◆ **Exercício curto a**: Imprima o texto sobre meditação inteiro, sem nenhuma alteração.
***** Trecho apresentado *****
“Meditação não é o que você tá pensando”: neuroscientista instrui quem tentou meditar e “não conseguiu”

É um trocadilho óbvio mas que ainda não tinha visto: “meditação: não é o que você pensa“. Num artigo com esse título (em inglês, Meditation: It’s Not What You Think) publicado semana passada, a neuroscientista residente do Mind and Life Institute, Wendy Hasenkamp, se confessa triste e frustrada cada vez que uma pessoa vira pra ela e diz: “Ah, meditação, tentei uma vez. Não consegui“. Ela explica que sente “tristeza porque as pessoas experimentaram a meditação por um viés negativo e a associaram com o fracasso, e frustração porque essa associação surge de um equívoco cultural que vem se espalhando”. Pesquisadora de uma organização sem fins lucrativos dedicada ao Budismo e Neurosciência, de Colorado (EUA), e que tem o XIV Dalai Lama como um dos principais colaboradores, Wendy argumenta que as próprias pesquisas mostram que o cérebro não está “engessado depois dos 20 anos” e que aprender meditação se faz como se aprende qualquer coisa, de matemática a levantar peso.

“Se você fizer uma busca rápida por imagens sobre meditação na Internet, você encontrará aquela cena popular: pessoas sentadas com as pernas cruzadas, olhos fechados, aparentemente serenas e livre de pensamentos, algumas até com feixes de luz saindo de suas cabeças. Você só precisa falar com alguém que medita regularmente para saber que essa imagem está longe de ser a realidade da meditação. Especialmente para iniciantes”. (Wendy Hasenkamp)
***** Registros extraídos *****
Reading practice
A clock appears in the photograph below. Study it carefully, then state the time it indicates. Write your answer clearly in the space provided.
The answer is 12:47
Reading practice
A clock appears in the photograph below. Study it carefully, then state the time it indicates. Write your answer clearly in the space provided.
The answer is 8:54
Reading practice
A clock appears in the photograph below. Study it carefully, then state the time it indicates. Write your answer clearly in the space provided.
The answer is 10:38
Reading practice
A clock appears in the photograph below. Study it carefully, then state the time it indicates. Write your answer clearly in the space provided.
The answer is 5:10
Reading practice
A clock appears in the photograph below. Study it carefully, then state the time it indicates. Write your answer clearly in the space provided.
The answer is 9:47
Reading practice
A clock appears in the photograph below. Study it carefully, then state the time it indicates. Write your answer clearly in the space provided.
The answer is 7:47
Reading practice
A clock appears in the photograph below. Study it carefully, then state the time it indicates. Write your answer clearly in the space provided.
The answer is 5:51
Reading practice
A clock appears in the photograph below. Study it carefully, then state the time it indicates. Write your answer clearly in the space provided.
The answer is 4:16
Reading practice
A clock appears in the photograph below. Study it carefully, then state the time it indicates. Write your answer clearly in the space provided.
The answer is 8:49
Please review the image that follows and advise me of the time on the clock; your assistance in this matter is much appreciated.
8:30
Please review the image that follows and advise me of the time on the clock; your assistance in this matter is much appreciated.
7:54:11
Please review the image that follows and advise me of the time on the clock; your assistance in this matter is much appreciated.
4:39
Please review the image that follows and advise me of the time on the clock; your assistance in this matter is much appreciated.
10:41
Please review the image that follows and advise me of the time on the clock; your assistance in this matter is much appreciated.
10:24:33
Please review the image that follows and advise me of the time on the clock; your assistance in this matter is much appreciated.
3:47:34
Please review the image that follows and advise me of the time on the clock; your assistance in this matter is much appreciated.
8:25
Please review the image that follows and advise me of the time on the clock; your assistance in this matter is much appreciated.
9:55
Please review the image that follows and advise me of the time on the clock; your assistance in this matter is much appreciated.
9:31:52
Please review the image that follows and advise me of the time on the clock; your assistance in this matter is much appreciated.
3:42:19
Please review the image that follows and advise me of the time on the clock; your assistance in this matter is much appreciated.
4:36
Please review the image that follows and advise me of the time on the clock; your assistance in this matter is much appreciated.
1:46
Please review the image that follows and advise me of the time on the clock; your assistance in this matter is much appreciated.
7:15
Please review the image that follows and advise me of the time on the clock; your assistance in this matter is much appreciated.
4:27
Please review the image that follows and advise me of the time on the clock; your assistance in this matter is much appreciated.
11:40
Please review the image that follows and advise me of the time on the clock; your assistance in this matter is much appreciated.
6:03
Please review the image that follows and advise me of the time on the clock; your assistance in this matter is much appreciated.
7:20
*****
◆ **Exercício curto b**: Escreva, sem mudar nada, as linhas dos registros desde a primeira até a que contém "The answer is 7:47", incluindo as duas, e apenas essas.

◆ **Resposta final a**:
“Meditação não é o que você tá pensando”: neuroscientista instrui quem tentou meditar e “não conseguiu”

É um trocadilho óbvio mas que ainda não tinha visto: “meditação: não é o que você pensa“. Num artigo com esse título (em inglês, Meditation: It’s Not What You Think) publicado semana passada, a neuroscientista residente do Mind and Life Institute, Wendy Hasenkamp, se confessa triste e frustrada cada vez que uma pessoa vira pra ela e diz: “Ah, meditação, tentei uma vez. Não consegui“. Ela explica que sente “tristeza porque as pessoas experimentaram a meditação por um viés negativo e a associaram com o fracasso, e frustração porque essa associação surge de um equívoco cultural que vem se espalhando”. Pesquisadora de uma organização sem fins lucrativos dedicada ao Budismo e Neurosciência, de Colorado (EUA), e que tem o XIV Dalai Lama como um dos principais colaboradores, Wendy argumenta que as próprias pesquisas mostram que o cérebro não está “engessado depois dos 20 anos” e que aprender meditação se faz como se aprende qualquer coisa, de matemática a levantar peso.

“Se você fizer uma busca rápida por imagens sobre meditação na Internet, você encontrará aquela cena popular: pessoas sentadas com as pernas cruzadas, olhos fechados, aparentemente serenas e livre de pensamentos, algumas até com feixes de luz saindo de suas cabeças. Você só precisa falar com alguém que medita regularmente para saber que essa imagem está longe de ser a realidade da meditação. Especialmente para iniciantes”. (Wendy Hasenkamp)

◆ **Resposta final b**:
Reading practice
A clock appears in the photograph below. Study it carefully, then state the time it indicates. Write your answer clearly in the space provided.
The answer is 12:47
Reading practice
A clock appears in the photograph below. Study it carefully, then state the time it indicates. Write your answer clearly in the space provided.
The answer is 8:54
Reading practice
A clock appears in the photograph below. Study it carefully, then state the time it indicates. Write your answer clearly in the space provided.
The answer is 10:38
Reading practice
A clock appears in the photograph below. Study it carefully, then state the time it indicates. Write your answer clearly in the space provided.
The answer is 5:10
Reading practice
A clock appears in the photograph below. Study it carefully, then state the time it indicates. Write your answer clearly in the space provided.
The answer is 9:47
Reading practice
A clock appears in the photograph below. Study it carefully, then state the time it indicates. Write your answer clearly in the space provided.
The answer is 7:47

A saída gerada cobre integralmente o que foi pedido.